Tribes across Brazil blocked highways and occupied government offices to oppose what they see as a steady undermining of their rights to ancestral lands by farmers supported by politicians in disputes that have occasionally turned violent.
"We have lost lots of land and they want to take away what we have left," said Mayalú Txucarramae, a young Kayapó leader from the Xingú reservation in Mato Grosso state, one of about 1,000 indigenous demonstrators camped out in front of Congress.
Indigenous People wearing headdresses and body paint and carrying spears, bows and arrows expressed their anger in war dances outside ministry buildings in Brazil's capital and then tried to invade Congress, before being stopped by police.
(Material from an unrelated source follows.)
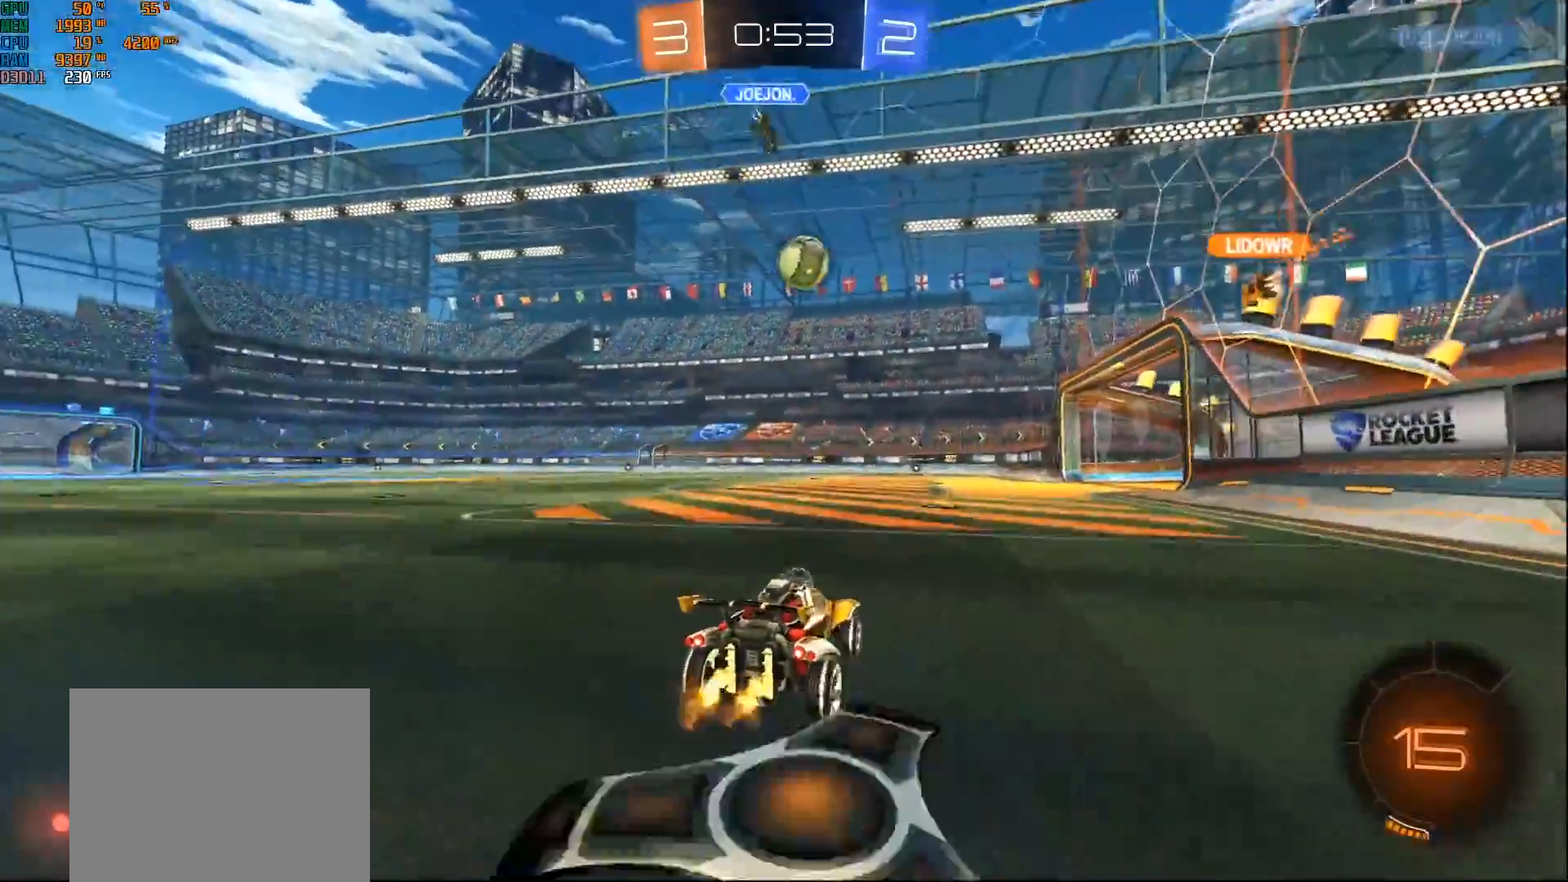
{"buttons": ["R2"], "left_stick": "center", "right_stick": "center", "events": [[333, "left_stick", "right"], [383, "left_stick", "center"]]}
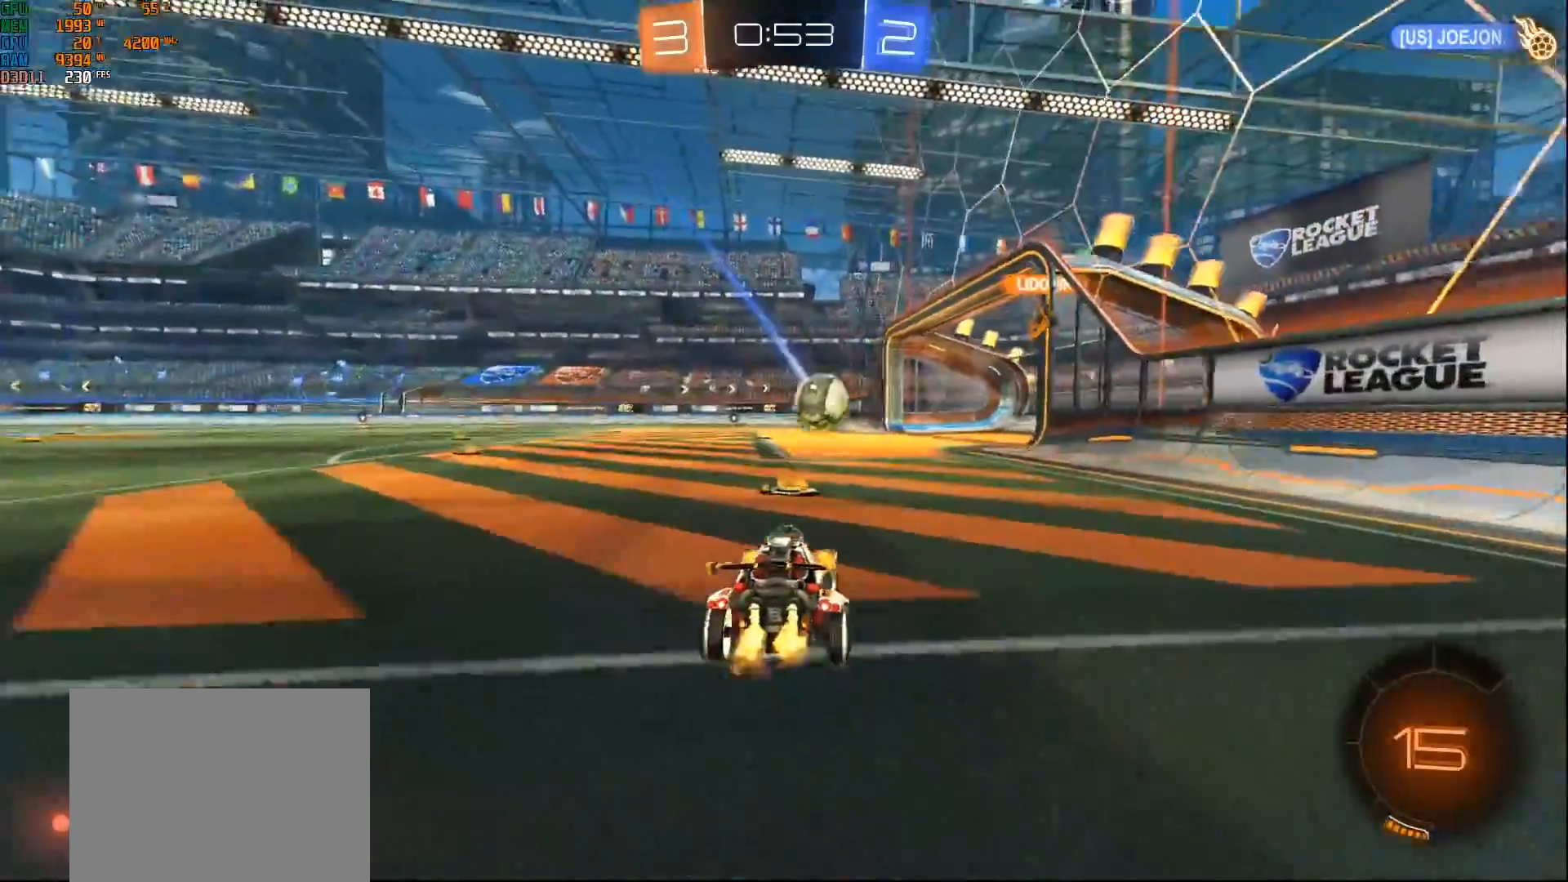
{"buttons": ["R2"], "left_stick": "right", "right_stick": "center", "events": [[100, "left_stick", "down-left"], [183, "left_stick", "center"], [367, "left_stick", "right"]]}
During a similar protest in April, members of some 70 tribes barged into the lower house of Congress, delaying a debate on indigenous policy. Brazilian police, who have faced bouts of social unrest since the country experienced massive protests in June against corruption and poor government services, were less permissive this time.
But the deputy speaker of the lower chamber of Congress, Andre Vargas, agreed to meet with a delegation of Indigenous People, including the Kayapó leader, and vowed to try to stop a constitutional amendment from reaching the floor that would weaken native land rights.
On Tuesday, Speaker Henrique Eduardo Alves said he would delay forming a committee to study the proposal, which would give Congress, rather than the federal government's Indian affairs office, the power to create indigenous reservations.
President Dilma Rousseff, accused by the Indians of siding with farmers in the disputes over native lands, said on Twitter she opposed the amendment and would encourage her supporters in Congress to vote against it.
"She is just trying to look good," said Txucarramae.
The protests that shook Brazil in June may have helped the Indian cause by making the country's politicians more sensitive to popular demands, the Indian leader said.